The reality is that hurting communities cannot “nonprofit” their way out of poverty—services that don’t address market failures and structural racism will have limited impact. This is especially true when these communities have suffered historic injustices. The entrenched poverty and poor economic conditions in North Nashville are the direct result of racial injustices tied to the construction of I-40, and the destruction of Black communities that followed. Decades of disinvestment and neglect worsened these economic conditions—something the standard development playbook cannot ameliorate.

Restoring North Nashville’s Black middle class will require more than tax abatements and flashy development projects. If state and local policymakers are serious about revitalizing these communities, they need to pursue local reparations policies.

In January 2020, Nashville’s Metropolitan Council released a report on reparations, with recommendations for the North Nashville ZIP code. These recommendations include provisions for reducing incarceration, helping returning citizens, and addressing poverty and barriers to economic mobility.

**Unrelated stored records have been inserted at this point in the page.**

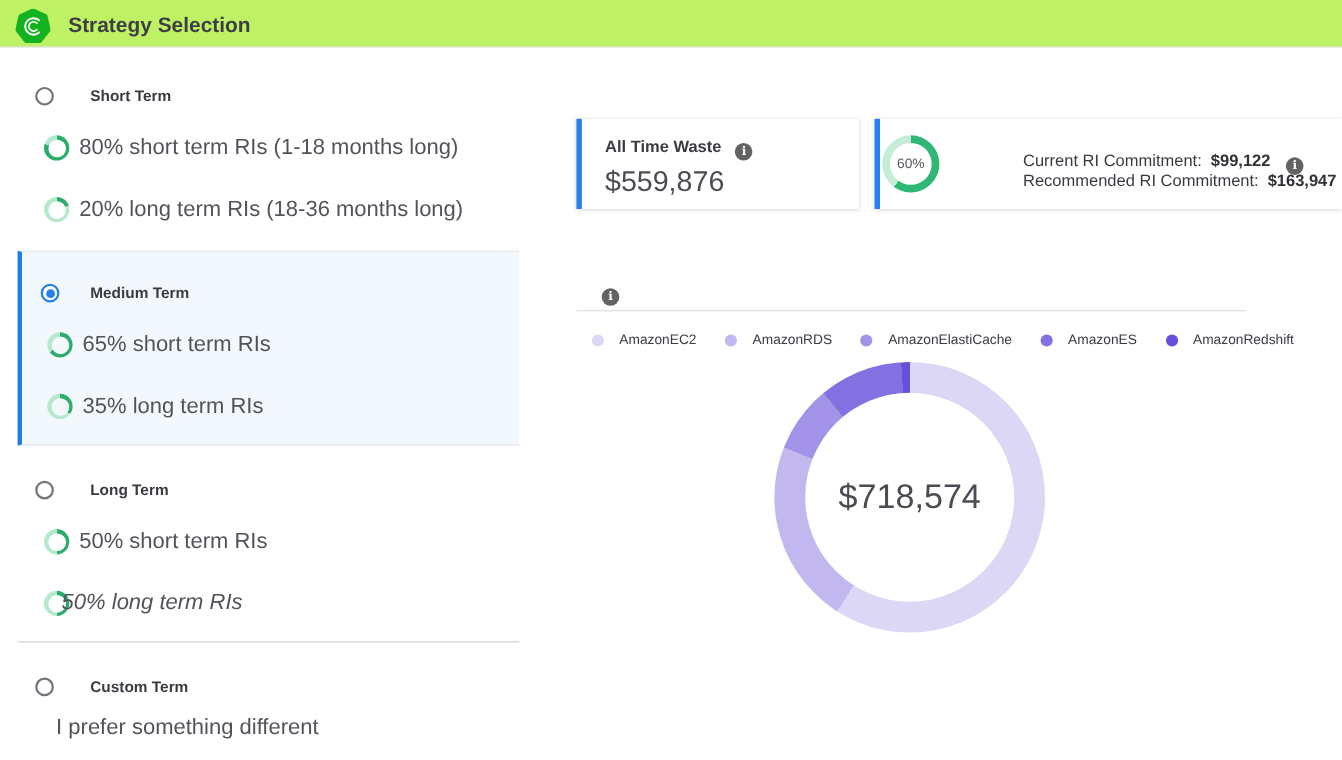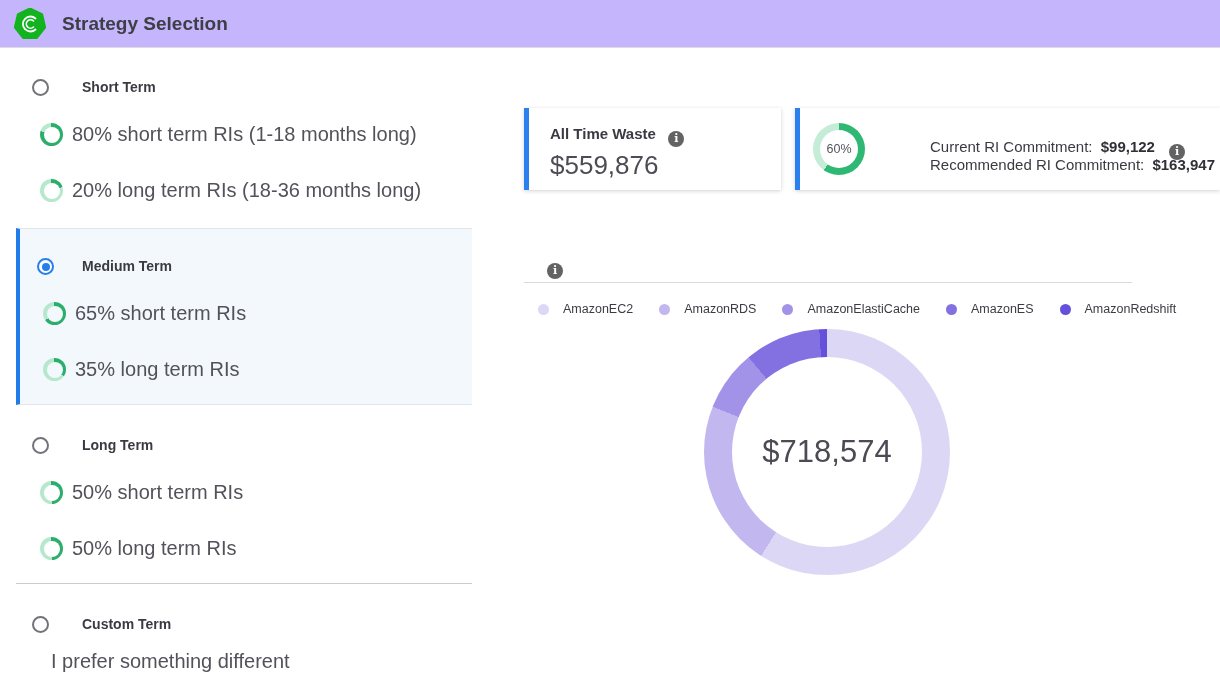--- a/index.html
+++ b/index.html
@@ -1,20 +1,20 @@
 <!DOCTYPE html>
 <html><head>
 <meta charset="utf-8">
 <style>
   * { margin:0; padding:0; box-sizing:border-box; }
   html,body { width:1220px; height:691px; background:#fff; font-family:"Liberation Sans", sans-serif; overflow:hidden; }
   .abs { position:absolute; }
 
   
-  .header { position:absolute; left:0; top:0; width:1220px; height:48px; border-bottom:1px solid #dcdcdc; background:#c4b5fd; }
+  .header { position:absolute; left:0; top:0; width:1220px; height:43px; border-bottom:1px solid #dcdcdc; background:#bef264; }
   .logo { position:absolute; left:14px; top:8px; width:32px; height:32px; }
   .page-title { position:absolute; left:62px; top:13px; font-size:19px; font-weight:700; color:#3e3e45; }
 
   
   .radio { width:17px; height:17px; border:2px solid #73737b; border-radius:50%; background:#fff; }
   .radio.checked { border-color:#2680eb; position:relative; }
   .radio.checked::after { content:''; position:absolute; inset:2.5px; background:#2680eb; border-radius:50%; }
 
   .grp-label { font-size:14px; font-weight:700; color:#3a3a42; line-height:17px; }
   .sub-label { font-size:20px; color:#52525a; line-height:18px; }
@@ -89,38 +89,38 @@
 <div class="abs mini-donut" style="left: 43px; top: 358px; --hole: #f3f8fd; background: conic-gradient(rgb(43, 174, 108) 0deg, rgb(43, 174, 108) 35%, rgb(182, 232, 205) 35%, rgb(182, 232, 205) 100%);"></div>
 <div class="abs sub-label" style="left:75px; top:360px;">35% long term RIs</div>
 
 <div class="abs radio" style="left:32px; top:437px;"></div>
 <div class="abs grp-label" style="left:82px; top:437px;">Long Term</div>
 
 <div class="abs mini-donut" style="left: 40px; top: 481px; background: conic-gradient(rgb(43, 174, 108) 0deg, rgb(43, 174, 108) 50%, rgb(182, 232, 205) 50%, rgb(182, 232, 205) 100%);"></div>
 <div class="abs sub-label" style="left:72px; top:483px;">50% short term RIs</div>
 
 <div class="abs mini-donut" style="left: 40px; top: 537px; background: conic-gradient(rgb(43, 174, 108) 0deg, rgb(43, 174, 108) 50%, rgb(182, 232, 205) 50%, rgb(182, 232, 205) 100%);"></div>
-<div class="abs sub-label" style="left:72px; top:539px;">50% long term RIs</div>
+<div class="abs sub-label" style="left:56px; top:539px;font-style:italic;">50% long term RIs</div>
 
 <div class="divider-h" style="left:16px; top:583px; width:456px;"></div>
 
 <div class="abs radio" style="left:32px; top:616px;"></div>
 <div class="abs grp-label" style="left:82px; top:616px;">Custom Term</div>
 <div class="abs sub-label" style="left:51px; top:652px;">I prefer something different</div>
 
 <div class="card" style="left:524px; width:257px; height:82px;text-align:center;">
   <div class="abs" style="left:21px; top:17px; white-space:nowrap;">
     <span class="card-label">All Time Waste</span>
     <span class="info-icon" style="margin-left:8px;"></span>
   </div>
   <div class="abs card-value-big" style="left:21px; top:42px;">$559,876</div>
 </div>
 
 <div class="card" style="left:795px; width:425px; height:82px;">
-  <div class="abs gauge" style="left: 13px; top: 15px; background: conic-gradient(rgb(46, 184, 115) 0deg, rgb(46, 184, 115) 60%, rgb(196, 236, 214) 60%, rgb(196, 236, 214) 100%);">
+  <div class="abs gauge" style="left: 2px; top: 15px; background: conic-gradient(rgb(46, 184, 115) 0deg, rgb(46, 184, 115) 60%, rgb(196, 236, 214) 60%, rgb(196, 236, 214) 100%);">
     <div class="gauge-hole">60%</div>
   </div>
   <div class="abs ri-row" style="left:130px; top:30px;">
     <span>Current RI Commitment:</span>
     <b style="margin-left:4px;">$99,122</b>
     <span class="info-icon" style="margin-left:10px;"></span>
   </div>
   <div class="abs ri-row" style="left:130px; top:48px;">
     <span>Recommended RI Commitment:</span>
     <b style="margin-left:4px;">$163,947</b>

Nashville’s reparations proposal mirrors a promising recent trend in which localities across the nation are giving attention to how reparations policy at the local level can help rectify previous harms. Last year, Asheville, N.C. passed a reparations policy that sets up a fund directed by community members to invest ways that will help close the racial wealth gap. In March of this year, Evanston, Ill. became the first locality to pass a reparations policy that includes direct payment; Black residents who have experienced codified discrimination can access a fund designed for down payments on homes or home repairs.

Local reparations aren’t a substitute for state and federal reparations. But these local policies do matter, and they can help to rectify harm in ways that improve upon the more generalized development mechanisms that lack hard metrics and often lead to underwhelming results.